Дома снится тебе заграница,
За границей – отеческий дом.
И теперь вот стоишь на коленях,
Исчерпав перелётную страсть.
Да, нам нужно побыть в отдаленье,
Чтоб к родному порогу припасть.
Удивительно воплощено присутствие Бога в мироздании:
Полночь спустилась в наш мир,
беспокойный и сирый.
В сёлах ни зги,
в городах же огни без числа.
С неба, земле угрожая,
нацелены «чёрные дыры»,
Как знатоки полагают,
враждебного нам вещества.
Что ж, улыбнись
перспективе опасной и снова
С доброй улыбкой
в далёкий вглядись небосклон.
Он же не чёрный,
он светится тёмно-лилово –
Цвет милосердия,
цвет старорусских икон.
Так постепенно складывается авторская философия жизни с диогеновским поиском человека:
Не спешите, граждане прохожие,
В мутной и жестокой полутьме.
Дорогие, милые, хорошие,
Где вы, люди,
отзовитесь, где?!
Поэт ищет брата и друга, взыскует правды и света, помня о евангельских заветах:
Глаза когда-то назывались вежды.
Как зреть и ведать в каждом встречном Свет?

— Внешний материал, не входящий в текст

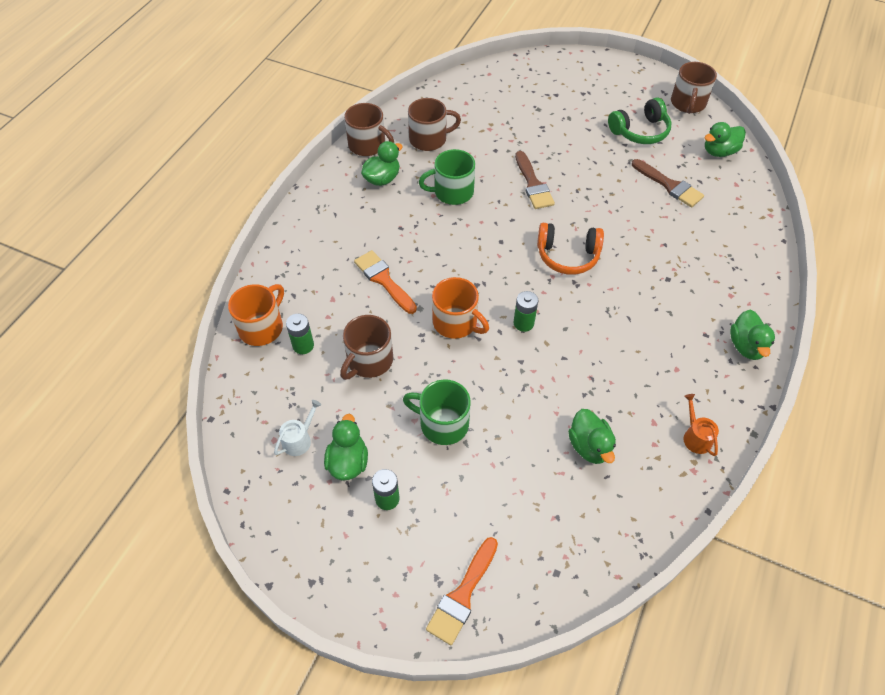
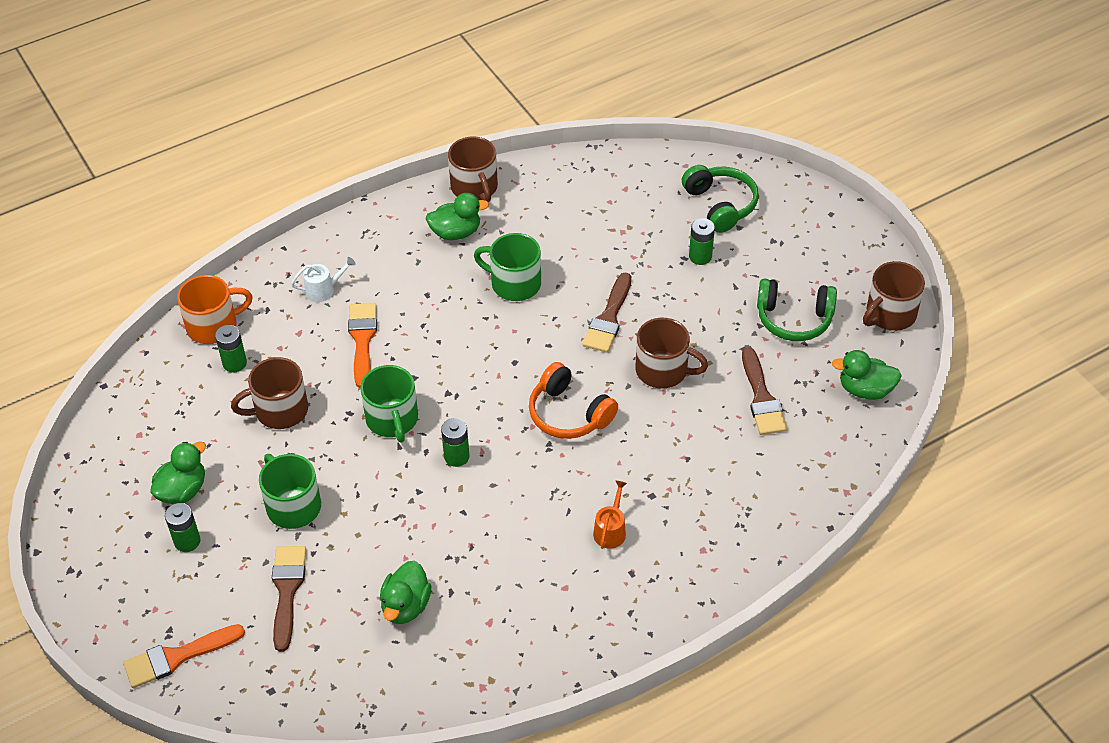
camera: 35 degrees right, 5 degrees down
white watering can [274,400,321,456] -> white watering can moved to [291,257,355,302]
brown mug [408,98,461,151] -> brown mug moved to [636,318,708,388]
orange mug [432,277,489,339] -> green mug [360,365,418,443]
orange watering can [683,394,719,456] -> orange watering can moved to [593,481,627,549]
green duck [730,310,775,360] -> none
none -> brown brush [272,546,306,652]
none -> green headphones [682,165,759,233]
none -> green battery [689,218,715,265]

Впору прорасти пессимистическим опасениям: будут ли эти истины хотя бы понятны нынешним поколениям, модно именуемым «бумерами» и «зумерами», войдут ли они в систему ценностей тех, кто родился в постсоветской России и не знает иного социального строя, кроме капитализма с его культом денег и абсолютизацией богатства как единственного мерила значимости человека? Для поэта-гражданина высшая ценность – созидательный труд, который неизбежно одержит победу над психологией оголтелого потребительства:
Сгинут демократии и культы,
Но не обойдутся никогда
Ни цари, ни боги, ни манкурты
Без святого таинства труда.
Но среди нашествий и пришествий
Тьмы и света, пламени и льда
Никому не оборвать блаженство,
Вечную мелодию труда.
Трепетная и волнующая книга «Золотое озеро» соединила в себе свежесть чувств, юношескую открытость с прозрениями патриарха:
Срок приходит – всё уходит в зиму,
Словно флоксы в прошлогодний тлен.
Остаётся лишь невыразимость
Божества в потоке перемен.
Как оно вселилось, это чудо,
В женщину, в цветок, в сиянье глаз?
И куда уходит из сосуда,
Где свеча прекрасная зажглась?
Не дано нам ни поймать жар-птицу,
Ни понять. И, сколько ни грусти,
Всё, чем вдох успеет насладиться,
С выдохом на волю отпусти.
Эстетически обаятельная лирика Юрия Ключникова ценна и притягательна прежде всего гуманистической заряженностью, бескорыстным человеколюбием. Он не уводит читателя в вымышленный мир фальшивых грёз, а облагораживает нашу реальную жизнь любовью, добросердечием, верой, светом и гармонией, чтобы вырастить здесь и сейчас счастье – своими руками и чистыми помыслами. И принять:
Мудрость – как умение прощаться,
Радость – как способность возвращаться,
Волны – как единственное счастье,
Веру – как Непреходящий Свет.
Возвращайтесь к книгам этого замечательного поэта, и они, как верные друзья, не обманут ваших ожиданий.
*Ключников Ю.М. Золотое озеро. Избранная лирика. Переводы и переложения. / Соcтавитель В.М. Костин. – М.: Беловодье, 2025 – 216 с.